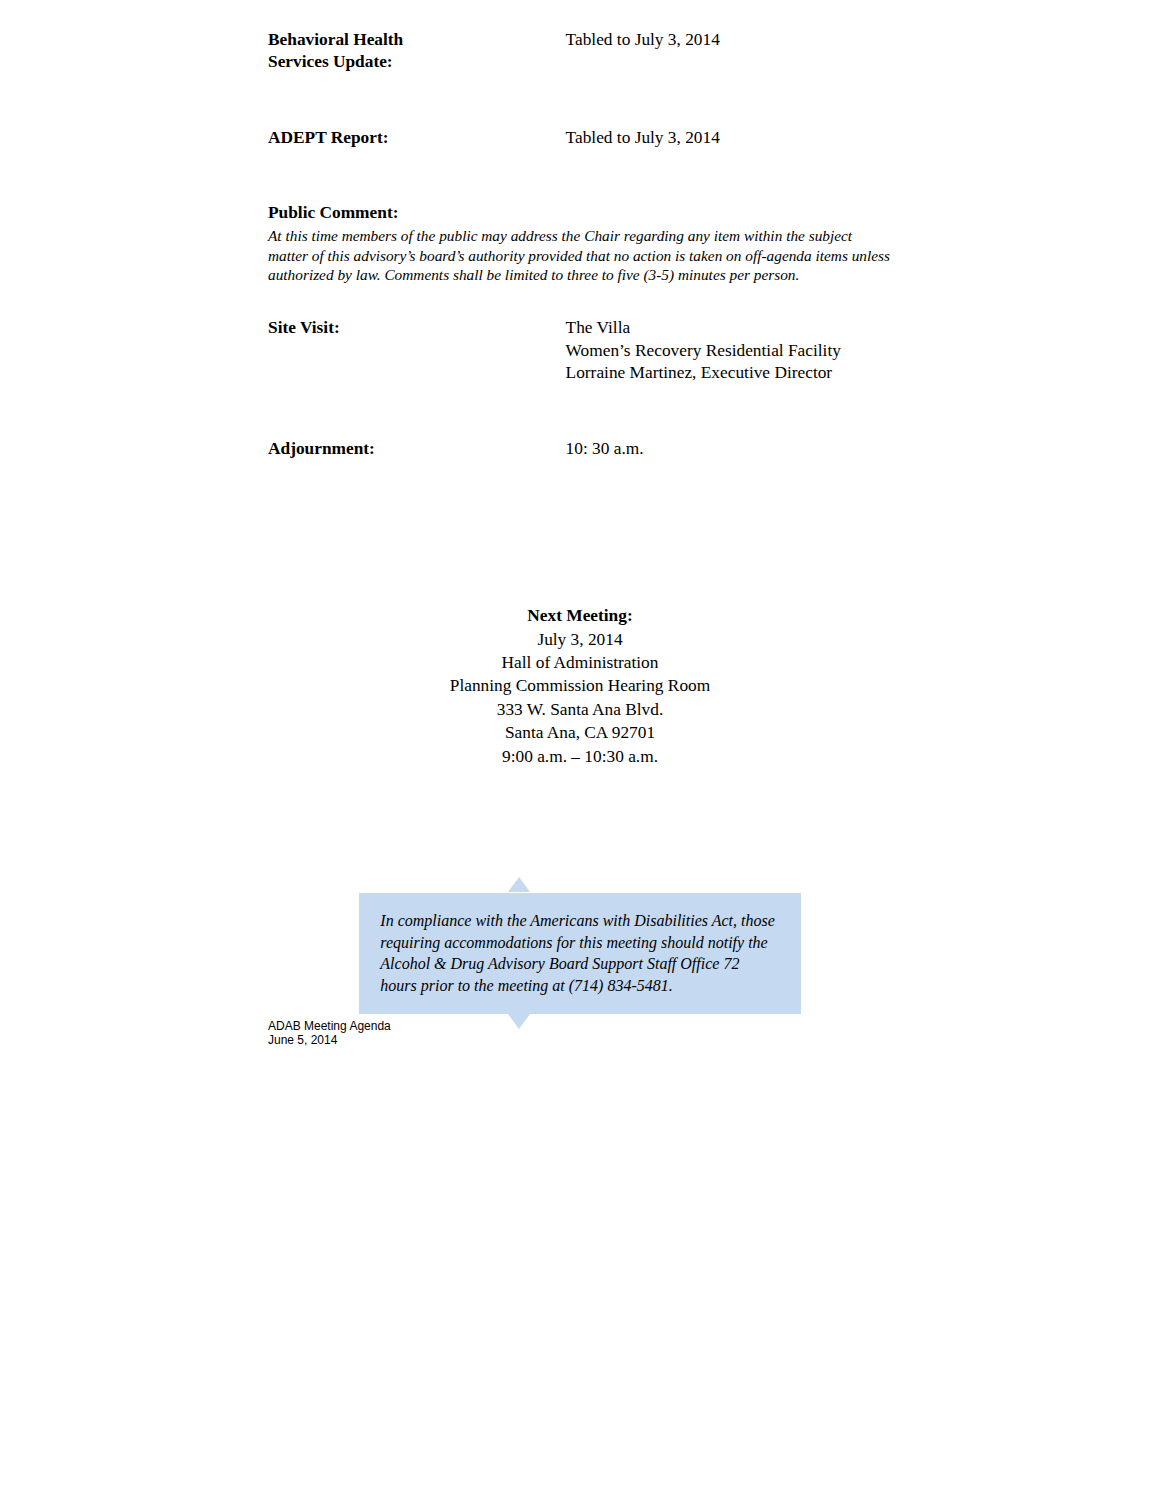Behavioral Health
Services Update:
Tabled to July 3, 2014
ADEPT Report:
Tabled to July 3, 2014
Public Comment:
At this time members of the public may address the Chair regarding any item within the subject matter of this advisory’s board’s authority provided that no action is taken on off-agenda items unless authorized by law. Comments shall be limited to three to five (3-5) minutes per person.
Site Visit:
The Villa Women’s Recovery Residential Facility Lorraine Martinez, Executive Director
Adjournment:
10: 30 a.m.
Next Meeting:
July 3, 2014
Hall of Administration
Planning Commission Hearing Room
333 W. Santa Ana Blvd.
Santa Ana, CA 92701
9:00 a.m. – 10:30 a.m.
In compliance with the Americans with Disabilities Act, those requiring accommodations for this meeting should notify the Alcohol & Drug Advisory Board Support Staff Office 72 hours prior to the meeting at (714) 834-5481.
ADAB Meeting Agenda
June 5, 2014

□ □ □ □ □

_Problem requirements_
Leave the pictures out and print every record exactly.

_Exercise response_
Behavioral Health
Services Update:
Tabled to July 3, 2014
ADEPT Report:
Tabled to July 3, 2014
Public Comment:
At this time members of the public may address the Chair regarding any item within the subject matter of this advisory’s board’s authority provided that no action is taken on off-agenda items unless authorized by law. Comments shall be limited to three to five (3-5) minutes per person.
Site Visit:
The Villa Women’s Recovery Residential Facility Lorraine Martinez, Executive Director
Adjournment:
10: 30 a.m.
Next Meeting:
July 3, 2014
Hall of Administration
Planning Commission Hearing Room
333 W. Santa Ana Blvd.
Santa Ana, CA 92701
9:00 a.m. – 10:30 a.m.
In compliance with the Americans with Disabilities Act, those requiring accommodations for this meeting should notify the Alcohol & Drug Advisory Board Support Staff Office 72 hours prior to the meeting at (714) 834-5481.
ADAB Meeting Agenda
June 5, 2014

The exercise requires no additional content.